• [Data entries]
========================================
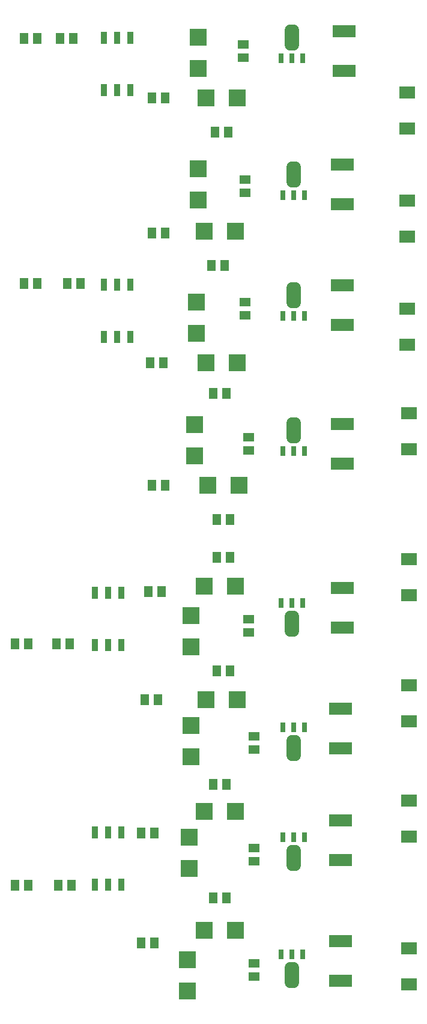
<source format=gtp>
G75*
%MOIN*%
%OFA0B0*%
%FSLAX25Y25*%
%IPPOS*%
%LPD*%
%AMOC8*
5,1,8,0,0,1.08239X$1,22.5*
%
%ADD10R,0.05118X0.05906*%
%ADD11R,0.03500X0.06600*%
%ADD12R,0.12598X0.07087*%
%ADD13R,0.03150X0.05512*%
%ADD14C,0.06000*%
%ADD15R,0.08661X0.07087*%
%ADD16R,0.09449X0.09449*%
%ADD17R,0.05906X0.05118*%
D10*
X0151060Y0113800D03*
X0158540Y0113800D03*
X0175060Y0113800D03*
X0182540Y0113800D03*
X0221060Y0142800D03*
X0228540Y0142800D03*
X0261060Y0169800D03*
X0268540Y0169800D03*
X0230540Y0216800D03*
X0223060Y0216800D03*
X0225060Y0276800D03*
X0232540Y0276800D03*
X0263060Y0295800D03*
X0270540Y0295800D03*
X0270540Y0316800D03*
X0263060Y0316800D03*
X0234540Y0335800D03*
X0227060Y0335800D03*
X0261060Y0386800D03*
X0268540Y0386800D03*
X0233540Y0403800D03*
X0226060Y0403800D03*
X0187540Y0447800D03*
X0180060Y0447800D03*
X0163540Y0447800D03*
X0156060Y0447800D03*
X0227060Y0475800D03*
X0234540Y0475800D03*
X0260060Y0457800D03*
X0267540Y0457800D03*
X0269540Y0531800D03*
X0262060Y0531800D03*
X0234540Y0550800D03*
X0227060Y0550800D03*
X0183540Y0583800D03*
X0176060Y0583800D03*
X0163540Y0583800D03*
X0156060Y0583800D03*
X0158540Y0247800D03*
X0151060Y0247800D03*
X0174060Y0247800D03*
X0181540Y0247800D03*
X0263060Y0232800D03*
X0270540Y0232800D03*
X0268540Y0106800D03*
X0261060Y0106800D03*
X0228540Y0081800D03*
X0221060Y0081800D03*
D11*
X0210100Y0114250D03*
X0202800Y0114250D03*
X0195500Y0114250D03*
X0195500Y0143350D03*
X0202800Y0143350D03*
X0210100Y0143350D03*
X0210100Y0247250D03*
X0202800Y0247250D03*
X0195500Y0247250D03*
X0195500Y0276350D03*
X0202800Y0276350D03*
X0210100Y0276350D03*
X0207800Y0418250D03*
X0200500Y0418250D03*
X0215100Y0418250D03*
X0215100Y0447350D03*
X0207800Y0447350D03*
X0200500Y0447350D03*
X0200500Y0555250D03*
X0207800Y0555250D03*
X0215100Y0555250D03*
X0215100Y0584350D03*
X0207800Y0584350D03*
X0200500Y0584350D03*
D12*
X0333800Y0587824D03*
X0333800Y0565776D03*
X0332800Y0513824D03*
X0332800Y0491776D03*
X0332800Y0446824D03*
X0332800Y0424776D03*
X0332800Y0369824D03*
X0332800Y0347776D03*
X0332800Y0278824D03*
X0332800Y0256776D03*
X0331800Y0211824D03*
X0331800Y0189776D03*
X0331800Y0149824D03*
X0331800Y0127776D03*
X0331800Y0082824D03*
X0331800Y0060776D03*
D13*
X0310702Y0075599D03*
X0304800Y0075595D03*
X0298898Y0075599D03*
X0299898Y0140599D03*
X0305800Y0140595D03*
X0311702Y0140599D03*
X0311702Y0201599D03*
X0305800Y0201595D03*
X0299898Y0201599D03*
X0298898Y0270599D03*
X0304800Y0270595D03*
X0310702Y0270599D03*
X0311702Y0355001D03*
X0305800Y0355005D03*
X0299898Y0355001D03*
X0299898Y0430001D03*
X0305800Y0430005D03*
X0311702Y0430001D03*
X0311702Y0497001D03*
X0305800Y0497005D03*
X0299898Y0497001D03*
X0298898Y0573001D03*
X0304800Y0573005D03*
X0310702Y0573001D03*
D14*
X0305800Y0580316D02*
X0303800Y0580316D01*
X0303800Y0588686D01*
X0305800Y0588686D01*
X0305800Y0580316D01*
X0305800Y0586315D02*
X0303800Y0586315D01*
X0304800Y0504316D02*
X0306800Y0504316D01*
X0304800Y0504316D02*
X0304800Y0512686D01*
X0306800Y0512686D01*
X0306800Y0504316D01*
X0306800Y0510315D02*
X0304800Y0510315D01*
X0304800Y0437316D02*
X0306800Y0437316D01*
X0304800Y0437316D02*
X0304800Y0445686D01*
X0306800Y0445686D01*
X0306800Y0437316D01*
X0306800Y0443315D02*
X0304800Y0443315D01*
X0304800Y0362316D02*
X0306800Y0362316D01*
X0304800Y0362316D02*
X0304800Y0370686D01*
X0306800Y0370686D01*
X0306800Y0362316D01*
X0306800Y0368315D02*
X0304800Y0368315D01*
X0303800Y0263284D02*
X0305800Y0263284D01*
X0305800Y0254914D01*
X0303800Y0254914D01*
X0303800Y0263284D01*
X0303800Y0260913D02*
X0305800Y0260913D01*
X0304800Y0194284D02*
X0306800Y0194284D01*
X0306800Y0185914D01*
X0304800Y0185914D01*
X0304800Y0194284D01*
X0304800Y0191913D02*
X0306800Y0191913D01*
X0306800Y0133284D02*
X0304800Y0133284D01*
X0306800Y0133284D02*
X0306800Y0124914D01*
X0304800Y0124914D01*
X0304800Y0133284D01*
X0304800Y0130913D02*
X0306800Y0130913D01*
X0305800Y0068284D02*
X0303800Y0068284D01*
X0305800Y0068284D02*
X0305800Y0059914D01*
X0303800Y0059914D01*
X0303800Y0068284D01*
X0303800Y0065913D02*
X0305800Y0065913D01*
D15*
X0369800Y0058761D03*
X0369800Y0078839D03*
X0369800Y0140761D03*
X0369800Y0160839D03*
X0369800Y0204761D03*
X0369800Y0224839D03*
X0369800Y0274761D03*
X0369800Y0294839D03*
X0369800Y0355761D03*
X0369800Y0375839D03*
X0368800Y0413761D03*
X0368800Y0433839D03*
X0368800Y0473761D03*
X0368800Y0493839D03*
X0368800Y0533761D03*
X0368800Y0553839D03*
D16*
X0274461Y0550800D03*
X0257139Y0550800D03*
X0252800Y0567139D03*
X0252800Y0584461D03*
X0252800Y0511461D03*
X0252800Y0494139D03*
X0256139Y0476800D03*
X0273461Y0476800D03*
X0251800Y0437461D03*
X0251800Y0420139D03*
X0257139Y0403800D03*
X0274461Y0403800D03*
X0250800Y0369461D03*
X0250800Y0352139D03*
X0258139Y0335800D03*
X0275461Y0335800D03*
X0273461Y0279800D03*
X0256139Y0279800D03*
X0248800Y0263461D03*
X0248800Y0246139D03*
X0257139Y0216800D03*
X0248800Y0202461D03*
X0248800Y0185139D03*
X0256139Y0154800D03*
X0247800Y0140461D03*
X0247800Y0123139D03*
X0256139Y0088800D03*
X0246800Y0072461D03*
X0246800Y0055139D03*
X0273461Y0088800D03*
X0273461Y0154800D03*
X0274461Y0216800D03*
D17*
X0283800Y0196540D03*
X0283800Y0189060D03*
X0283800Y0134540D03*
X0283800Y0127060D03*
X0283800Y0070540D03*
X0283800Y0063060D03*
X0280800Y0254060D03*
X0280800Y0261540D03*
X0280800Y0355060D03*
X0280800Y0362540D03*
X0278800Y0430060D03*
X0278800Y0437540D03*
X0278800Y0498060D03*
X0278800Y0505540D03*
X0277800Y0573060D03*
X0277800Y0580540D03*
M02*

</source>
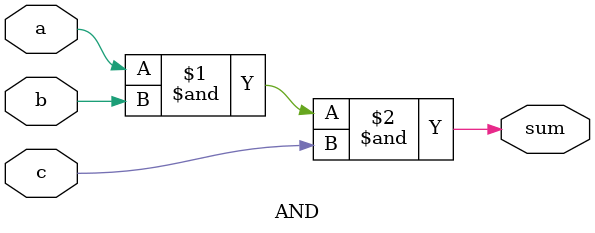
<source format=v>
module AND(input wire a, input wire b, input wire c, output wire sum);
assign sum = a & b & c;
endmodule

</source>
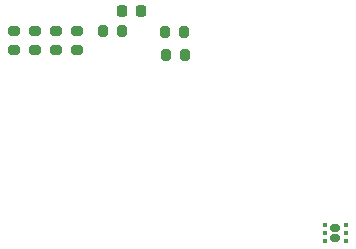
<source format=gbr>
%TF.GenerationSoftware,KiCad,Pcbnew,7.0.7*%
%TF.CreationDate,2024-04-17T16:30:55-07:00*%
%TF.ProjectId,power_board_12V,706f7765-725f-4626-9f61-72645f313256,rev?*%
%TF.SameCoordinates,Original*%
%TF.FileFunction,Paste,Bot*%
%TF.FilePolarity,Positive*%
%FSLAX46Y46*%
G04 Gerber Fmt 4.6, Leading zero omitted, Abs format (unit mm)*
G04 Created by KiCad (PCBNEW 7.0.7) date 2024-04-17 16:30:55*
%MOMM*%
%LPD*%
G01*
G04 APERTURE LIST*
G04 Aperture macros list*
%AMRoundRect*
0 Rectangle with rounded corners*
0 $1 Rounding radius*
0 $2 $3 $4 $5 $6 $7 $8 $9 X,Y pos of 4 corners*
0 Add a 4 corners polygon primitive as box body*
4,1,4,$2,$3,$4,$5,$6,$7,$8,$9,$2,$3,0*
0 Add four circle primitives for the rounded corners*
1,1,$1+$1,$2,$3*
1,1,$1+$1,$4,$5*
1,1,$1+$1,$6,$7*
1,1,$1+$1,$8,$9*
0 Add four rect primitives between the rounded corners*
20,1,$1+$1,$2,$3,$4,$5,0*
20,1,$1+$1,$4,$5,$6,$7,0*
20,1,$1+$1,$6,$7,$8,$9,0*
20,1,$1+$1,$8,$9,$2,$3,0*%
G04 Aperture macros list end*
%ADD10RoundRect,0.200000X0.275000X-0.200000X0.275000X0.200000X-0.275000X0.200000X-0.275000X-0.200000X0*%
%ADD11RoundRect,0.200000X-0.275000X0.200000X-0.275000X-0.200000X0.275000X-0.200000X0.275000X0.200000X0*%
%ADD12RoundRect,0.225000X-0.225000X-0.250000X0.225000X-0.250000X0.225000X0.250000X-0.225000X0.250000X0*%
%ADD13RoundRect,0.160000X0.245000X0.160000X-0.245000X0.160000X-0.245000X-0.160000X0.245000X-0.160000X0*%
%ADD14RoundRect,0.093750X0.093750X0.106250X-0.093750X0.106250X-0.093750X-0.106250X0.093750X-0.106250X0*%
%ADD15RoundRect,0.200000X-0.200000X-0.275000X0.200000X-0.275000X0.200000X0.275000X-0.200000X0.275000X0*%
%ADD16RoundRect,0.200000X0.200000X0.275000X-0.200000X0.275000X-0.200000X-0.275000X0.200000X-0.275000X0*%
G04 APERTURE END LIST*
D10*
%TO.C,0X49*%
X120142000Y-64389000D03*
X120142000Y-62739000D03*
%TD*%
D11*
%TO.C,0X4A*%
X116586000Y-62725800D03*
X116586000Y-64375800D03*
%TD*%
%TO.C,0X48*%
X114808000Y-62725800D03*
X114808000Y-64375800D03*
%TD*%
D12*
%TO.C,C2*%
X123976800Y-61061600D03*
X125526800Y-61061600D03*
%TD*%
D13*
%TO.C,U1*%
X141986000Y-80264000D03*
X141986000Y-79464000D03*
D14*
X142873500Y-79214000D03*
X142873500Y-79864000D03*
X142873500Y-80514000D03*
X141098500Y-80514000D03*
X141098500Y-79864000D03*
X141098500Y-79214000D03*
%TD*%
D15*
%TO.C,R2*%
X127635000Y-64770000D03*
X129285000Y-64770000D03*
%TD*%
D11*
%TO.C,0X4B*%
X118364000Y-62739000D03*
X118364000Y-64389000D03*
%TD*%
D16*
%TO.C,R1*%
X123952000Y-62738000D03*
X122302000Y-62738000D03*
%TD*%
D15*
%TO.C,R3*%
X127572000Y-62865000D03*
X129222000Y-62865000D03*
%TD*%
M02*

</source>
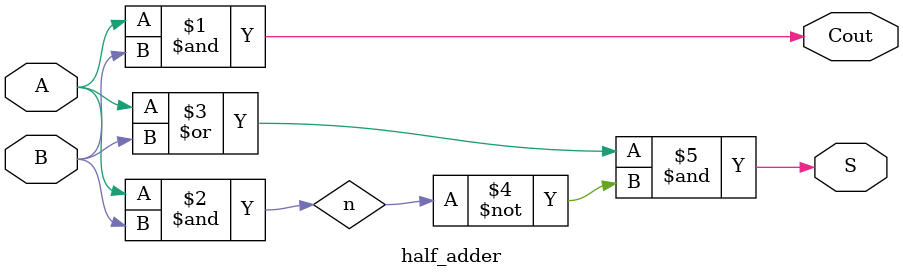
<source format=sv>
module half_adder(output logic Cout, S, input logic A, B);
  wire n;
  assign Cout = A & B;
  assign n = A & B;
  assign S = (A | B) & ~n;
endmodule

</source>
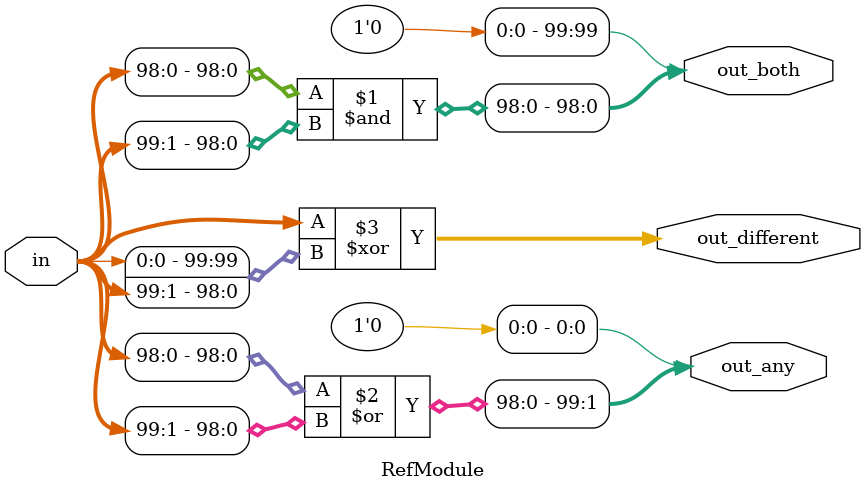
<source format=v>
module RefModule (
  input  [99:0] in,
  output [99:0] out_both,
  output [99:0] out_any,
  output [99:0] out_different
);

  assign out_both = { 1'b0, (in[98:0] & in[99:1]) };

  assign out_any = { (in[98:0] | in[99:1]), 1'b0 };

  assign out_different = in ^ { in[0], in[99:1] };

endmodule
</source>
========================================
• [What to do]
What you give back must be exactly the lines from the opening line of the entries through the line holding "X0163540Y0583800D03*", with no pictures.

• [The answer]
<source format=gtp>
G75*
%MOIN*%
%OFA0B0*%
%FSLAX25Y25*%
%IPPOS*%
%LPD*%
%AMOC8*
5,1,8,0,0,1.08239X$1,22.5*
%
%ADD10R,0.05118X0.05906*%
%ADD11R,0.03500X0.06600*%
%ADD12R,0.12598X0.07087*%
%ADD13R,0.03150X0.05512*%
%ADD14C,0.06000*%
%ADD15R,0.08661X0.07087*%
%ADD16R,0.09449X0.09449*%
%ADD17R,0.05906X0.05118*%
D10*
X0151060Y0113800D03*
X0158540Y0113800D03*
X0175060Y0113800D03*
X0182540Y0113800D03*
X0221060Y0142800D03*
X0228540Y0142800D03*
X0261060Y0169800D03*
X0268540Y0169800D03*
X0230540Y0216800D03*
X0223060Y0216800D03*
X0225060Y0276800D03*
X0232540Y0276800D03*
X0263060Y0295800D03*
X0270540Y0295800D03*
X0270540Y0316800D03*
X0263060Y0316800D03*
X0234540Y0335800D03*
X0227060Y0335800D03*
X0261060Y0386800D03*
X0268540Y0386800D03*
X0233540Y0403800D03*
X0226060Y0403800D03*
X0187540Y0447800D03*
X0180060Y0447800D03*
X0163540Y0447800D03*
X0156060Y0447800D03*
X0227060Y0475800D03*
X0234540Y0475800D03*
X0260060Y0457800D03*
X0267540Y0457800D03*
X0269540Y0531800D03*
X0262060Y0531800D03*
X0234540Y0550800D03*
X0227060Y0550800D03*
X0183540Y0583800D03*
X0176060Y0583800D03*
X0163540Y0583800D03*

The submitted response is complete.